TEXT EXCERPT START

人工智能(三)

Heuristic search(启发式搜索)

  • The idea is to develop a domain specific heuristic function h(n), guessing the cost of getting to the goal from node n
  • We require that h(n) = 0 for every node n whose state satisfies the goal
  • There are different ways of guessing this cost in different domains. i.e., heuristics are domain specfic.

Motivation

  • In uninformed search, we don’t try to evaluate which of the nodes on the frontier are most promising.
    • e.g., in uniform cost search we always expand the cheapest path. We don’t consider the cost of getting to the goal from the end of the current path.
  • However, often we have some other knowledge about the merit of nodes.
    • e.g., how costly it is to get to the goal from that node.

Greedy best-first search (Greedy BFS)

  • We use $h(n)$ to order the nodes on the frontier.
  • We are greedily trying to achieve a low cost solution.
  • However, this method ignores the cost of getting to $n$, so it can be lead astray exploring nodes that cost a lot to get to but seem to be close to the goal
  • Thus Greedy BFS is not optimal
  • Define an evaluation function $f(n) = g(n) + h(n)$
    • $g(n)$ is the cost of the path to node n
    • $h(n)$ is the heuristic estimate of the cost of getting to a goal node from n
  • So $f(n)$ is an estimate of the cost of getting to the goal via node n.
  • We use $f(n)$ to order the nodes on the frontier

Conditions on h(n): Admissible

  • We always assume that $c(n1 \to n2) ≥ \epsilon > 0$.The cost of any transition is greater than zero and can’t be arbitrarily small.
  • Let $h∗(n)$ be the cost of an optimal path from n to a goal node ($\infty$ if there is no path).
  • h(n) is admissible if for all nodes n, $h(n) \le h∗(n)$
  • So an admissible heuristic underestimates the true cost to reach the goal from the current node
  • Hence $h(g) = 0$ for any goal node $g$

Consistency (aka monotonicity)

  • $h(n)$ is consistent/monotone if for any nodes $n_1$ and $n_2$, $h(n_1) \le c(n_1 \to n_2) + h(n_2)$
  • Note that consistency implies admissibility (proof)

TEXT EXCERPT END

▶ [TASK INSTRUCTIONS]
1) Answer these questions about the heuristic search notes:
(a) What value must h(n) have for every node n whose state satisfies the goal?
(b) Why does greedy best-first search fail to be optimal?
(c) What condition makes h(n) admissible?
2) Could you resume the heuristic search notes after their final line, keeping the same bullet style?

ENTRIES SHOWN START

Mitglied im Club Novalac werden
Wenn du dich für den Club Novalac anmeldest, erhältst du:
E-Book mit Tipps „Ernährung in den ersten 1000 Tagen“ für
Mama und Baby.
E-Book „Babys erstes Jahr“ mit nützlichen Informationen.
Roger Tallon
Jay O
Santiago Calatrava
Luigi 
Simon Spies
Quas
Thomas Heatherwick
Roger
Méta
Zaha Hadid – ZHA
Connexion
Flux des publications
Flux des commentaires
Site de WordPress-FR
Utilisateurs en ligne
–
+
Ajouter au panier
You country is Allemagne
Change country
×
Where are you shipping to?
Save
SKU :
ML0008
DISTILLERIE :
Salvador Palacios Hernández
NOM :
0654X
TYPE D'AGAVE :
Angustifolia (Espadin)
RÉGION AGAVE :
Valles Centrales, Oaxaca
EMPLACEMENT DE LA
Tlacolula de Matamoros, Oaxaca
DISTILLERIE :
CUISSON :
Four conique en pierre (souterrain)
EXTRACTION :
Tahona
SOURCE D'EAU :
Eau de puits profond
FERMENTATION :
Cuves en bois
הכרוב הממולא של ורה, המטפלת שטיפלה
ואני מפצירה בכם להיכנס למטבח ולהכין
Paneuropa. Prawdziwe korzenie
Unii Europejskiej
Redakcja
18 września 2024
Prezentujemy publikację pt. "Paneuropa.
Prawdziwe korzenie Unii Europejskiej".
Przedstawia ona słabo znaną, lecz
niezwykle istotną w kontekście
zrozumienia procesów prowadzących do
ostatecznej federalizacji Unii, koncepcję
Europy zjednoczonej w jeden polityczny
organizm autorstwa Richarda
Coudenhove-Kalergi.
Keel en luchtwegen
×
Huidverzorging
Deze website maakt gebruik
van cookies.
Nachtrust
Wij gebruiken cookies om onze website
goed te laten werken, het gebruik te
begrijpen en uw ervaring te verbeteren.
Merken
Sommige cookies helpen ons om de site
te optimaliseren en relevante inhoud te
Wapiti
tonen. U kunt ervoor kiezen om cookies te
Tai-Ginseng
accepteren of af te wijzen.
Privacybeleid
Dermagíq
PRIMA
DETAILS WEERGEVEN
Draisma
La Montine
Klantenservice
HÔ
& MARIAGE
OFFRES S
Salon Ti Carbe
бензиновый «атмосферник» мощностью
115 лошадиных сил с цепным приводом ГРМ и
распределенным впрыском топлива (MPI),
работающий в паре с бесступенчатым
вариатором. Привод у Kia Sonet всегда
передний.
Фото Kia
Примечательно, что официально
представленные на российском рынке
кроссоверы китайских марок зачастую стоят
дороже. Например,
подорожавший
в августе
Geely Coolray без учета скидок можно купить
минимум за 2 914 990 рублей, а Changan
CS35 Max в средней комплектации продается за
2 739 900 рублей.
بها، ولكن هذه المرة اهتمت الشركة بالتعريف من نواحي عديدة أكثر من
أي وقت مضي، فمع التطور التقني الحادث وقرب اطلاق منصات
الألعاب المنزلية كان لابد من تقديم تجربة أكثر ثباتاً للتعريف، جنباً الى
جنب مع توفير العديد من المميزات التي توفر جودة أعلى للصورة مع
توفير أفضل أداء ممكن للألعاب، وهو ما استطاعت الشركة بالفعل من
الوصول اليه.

ENTRIES SHOWN END

▶ [ANSWERS BY ITEM NUMBER]
1)
(a) h(n) must equal 0.
(b) It ignores the cost of getting to n, so it can be led astray exploring nodes that cost a lot to reach but seem close to the goal.
(c) For all nodes n, h(n) ≤ h∗(n), where h∗(n) is the cost of an optimal path from n to a goal node.

2)
    1. no path from $n$ to the goal
    2. Let $n = n_1 \to n_2 \to \dots \to n_k$ be an optimal path from $n$ to a goal node. We prove by induction on i that for all i, $h(n_i) \le h∗(n_i)$.
  • Most admissible heuristics are also monotone.

Time and space complexities

  • When $h(n) = 0$, for all $n$, $h$ is monotone. A∗ becomes uniform-cost
  • Hence the same bounds as uniform-cost apply. (These are worst case bounds). Still exponential unless we have a very good $h$!

Admissibility implies optimality

  • Suppose that an optimal solution has cost C∗
  • Any optimal solution will be expanded before any path with cost > C∗ (to be proved later)
  • Note that in general, paths are not expanded in the order of their costs (see the example on Pg. 14)
  • So the paths expanded before an optimal solution must have cost $\le$ C∗
  • There are finitely many paths with cost $\le$ C∗
  • Eventually we must examine an optimal solution, and a sub-optimal solution will not be examined before an optimal solution

Any optimal path will be expanded before any path of cost > C∗

Proof:

  • Let p∗ be an optimal solution
  • Assume that p is a path s.t. c(p) > c(p∗) and p is expanded before p∗
  • Then there must be a node n on p∗ which is still in the frontier
  • So $c(p) \le f(p) \le f(n) = g(n) + h(n) \le g(n) + h∗(n) = c(p∗)$, contradicting $c(p) > c(p∗)$

What about cycle checking

  • We will show that monotonicity guarantees we have found an optimal path to a node the first time we visit it
  • Thus with monotonicity, cycle checking preserves optimality
  • However, with only admissibility, cycle checking might not preserve optimality.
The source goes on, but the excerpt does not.